Make 2019 the year of action on climate change

Students are planning another nationwide strike and protest in March. Photo by Zeb Parkes.

Australia is sweltering through another summer heatwave, with disastrous consequences for many vulnerable people. Walgett, in north-west NSW, ran out of water and catastrophic fires are threatening communities in Victoria and Tasmania.

As we make a plan for a new year of activism, we can take some heart from the growing student movement for real climate action. They are responding to the science and showing an awareness of the scale of the pending climate catastrophe. They know what needs to be done and are demonstrating that leadership comes from those who act.

Students 4 Climate Action have already agreed to join students around the world in a global Day of Action on March 15.

The students' nationwide rallies at the end of 2018 highlighted the need to stop the Adani mega coalmine in Queensland, but were not limited to that. They also talked about the economy, society and the failure of political parties to act.

They electrified an up-until-then sluggish discussion about the danger of allowing the business-as-usual approach to continue.

This shift in attitude has been confirmed by The Australia Institute. Its Climate of the Nation 2018 wrap-up stated that 73% of people are concerned about climate change, up from 66% in 2017; 70% agree the government needs to implement a plan to phase out coal-fired power and replace it with clean energy; and 67% want coal-fired power to completely phased out within the next 20 years (by 2050). Interestingly too, more than half blame privatisation of the electricity generation and supply for rising energy prices.

The other side of the coin is that the major parties continue to ignore the science.

At the global COP24 climate change talks in Katowice, Poland at the end of last year, federal environment minister Melissa Price unapologetically defended the coal industry. No wonder the Climate Change Performance Index, which ranks countries on greenhouse gas emissions, energy efficiency, clean energy, and climate policy, rated Australia 57th out of 60 countries.

Overall Australia was among 15 countries that rated “very low” in general, including the United States, which was ranked 56 just ahead of Australia. Only Iran, Republic of Korea and Saudi Arabia performed worse than Australia on overall performance to tackle climate pollution. Even China managed to beat Australia.

Labor has promised the Australian Petroleum Production & Exploration Association (APPEA) that if it forms government gas will remain a key part of the energy mix. Labor’s policy would also support “new gas pipelines, upgrades and extensions to unlock new gas supplies and improve transportation to businesses and households”.
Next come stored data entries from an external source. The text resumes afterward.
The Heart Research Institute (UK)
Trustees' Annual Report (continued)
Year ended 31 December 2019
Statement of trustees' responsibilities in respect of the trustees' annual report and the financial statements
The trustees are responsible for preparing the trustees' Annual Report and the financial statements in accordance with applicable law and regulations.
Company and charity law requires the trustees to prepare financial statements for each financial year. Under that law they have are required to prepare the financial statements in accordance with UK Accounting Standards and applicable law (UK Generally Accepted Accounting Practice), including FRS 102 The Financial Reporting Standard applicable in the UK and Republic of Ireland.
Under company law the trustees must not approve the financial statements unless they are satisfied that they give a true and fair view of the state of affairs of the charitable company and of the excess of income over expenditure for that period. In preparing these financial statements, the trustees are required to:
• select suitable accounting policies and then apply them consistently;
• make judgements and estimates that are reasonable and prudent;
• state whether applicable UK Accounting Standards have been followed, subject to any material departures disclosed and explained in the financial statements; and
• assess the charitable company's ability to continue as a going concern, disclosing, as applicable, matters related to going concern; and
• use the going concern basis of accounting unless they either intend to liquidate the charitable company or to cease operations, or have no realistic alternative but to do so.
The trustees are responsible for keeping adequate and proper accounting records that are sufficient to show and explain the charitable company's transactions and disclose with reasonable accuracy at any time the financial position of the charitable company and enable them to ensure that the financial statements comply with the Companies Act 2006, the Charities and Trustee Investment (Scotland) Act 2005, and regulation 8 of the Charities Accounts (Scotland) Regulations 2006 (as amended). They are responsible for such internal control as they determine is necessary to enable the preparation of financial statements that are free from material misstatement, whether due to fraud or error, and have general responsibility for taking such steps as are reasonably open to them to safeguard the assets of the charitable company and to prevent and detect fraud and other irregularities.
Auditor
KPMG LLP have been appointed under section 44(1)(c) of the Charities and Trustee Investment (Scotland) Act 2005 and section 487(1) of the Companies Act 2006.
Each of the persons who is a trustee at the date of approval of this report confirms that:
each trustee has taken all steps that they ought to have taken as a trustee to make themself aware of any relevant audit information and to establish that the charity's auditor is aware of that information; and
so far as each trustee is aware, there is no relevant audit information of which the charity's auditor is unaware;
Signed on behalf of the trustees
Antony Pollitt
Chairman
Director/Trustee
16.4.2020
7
If we are going to take up the students' challenge to make 2019 the year of climate action, we have to break with the profits-at-all-costs system that has generated the climate catastrophe.

A report by Finnish scientists, released last August, which focuses on the economic transition necessary, stated bluntly that the era of cheap fossil fuel energy is over and the climate crisis requires more, not less, government intervention. It recommended more “profound political engagement and proactive governance of economic transition — something akin to a global Marshall Plan”. It said this is essential to counter the “faster-than-expected decline in natural ecosystems” and the need to “take into account the whole range of human induced pressures, not merely climate emissions”.

It said the dominant economic theories and policy-related economic modeling rely on “the presupposition of continued energetic and material growth” anticipating “only incremental changes in the existing economic order” and hence are inadequate to explain the current turmoil.

It said that apart from “rapid climate change, biodiversity loss and other environmental hazards, societies are witnessing rising inequality, rising unemployment, slow economic growth [and] rising debt levels.”

Societies need to transform the ways energy, transport, food and housing are produced and consumed, it said, and global net emissions from greenhouse gases need to be at zero by about 2050 — and 2040 in Europe and the US.

It argues that given the scale and urgency, “market-based action will not suffice — even with a high carbon price”. Only a comprehensive and coordinated plan will have a chance of achieving the rapid system-level transformation we need.

Those parties in the pockets of the fossil fuel corporations who are committed to propping up the current failed system say such a radical departure from the current system is pie in the sky. They deride those in the climate movement championing a new approach as unrealistic.

But, if we are to take the science seriously, we have to mount a serious challenge to all those who insist that nothing fundamental can, or has to, change.

It is the unprecedented drive for profit, at all costs, by a tiny rich elite and the giant corporations that now own or control most of the world's wealth that threatens our common future.

Attitudes to socialism among millennials are shifting too, as recent polls have shown, helping to amplify the discussion about the urgent need for system change.

Socialist Alliance urges everyone to take up the students' challenge and make 2019 the year we stop Adani and all the other coal and gas projects, while putting the fossil fools on notice: our planet is worth more than their profits.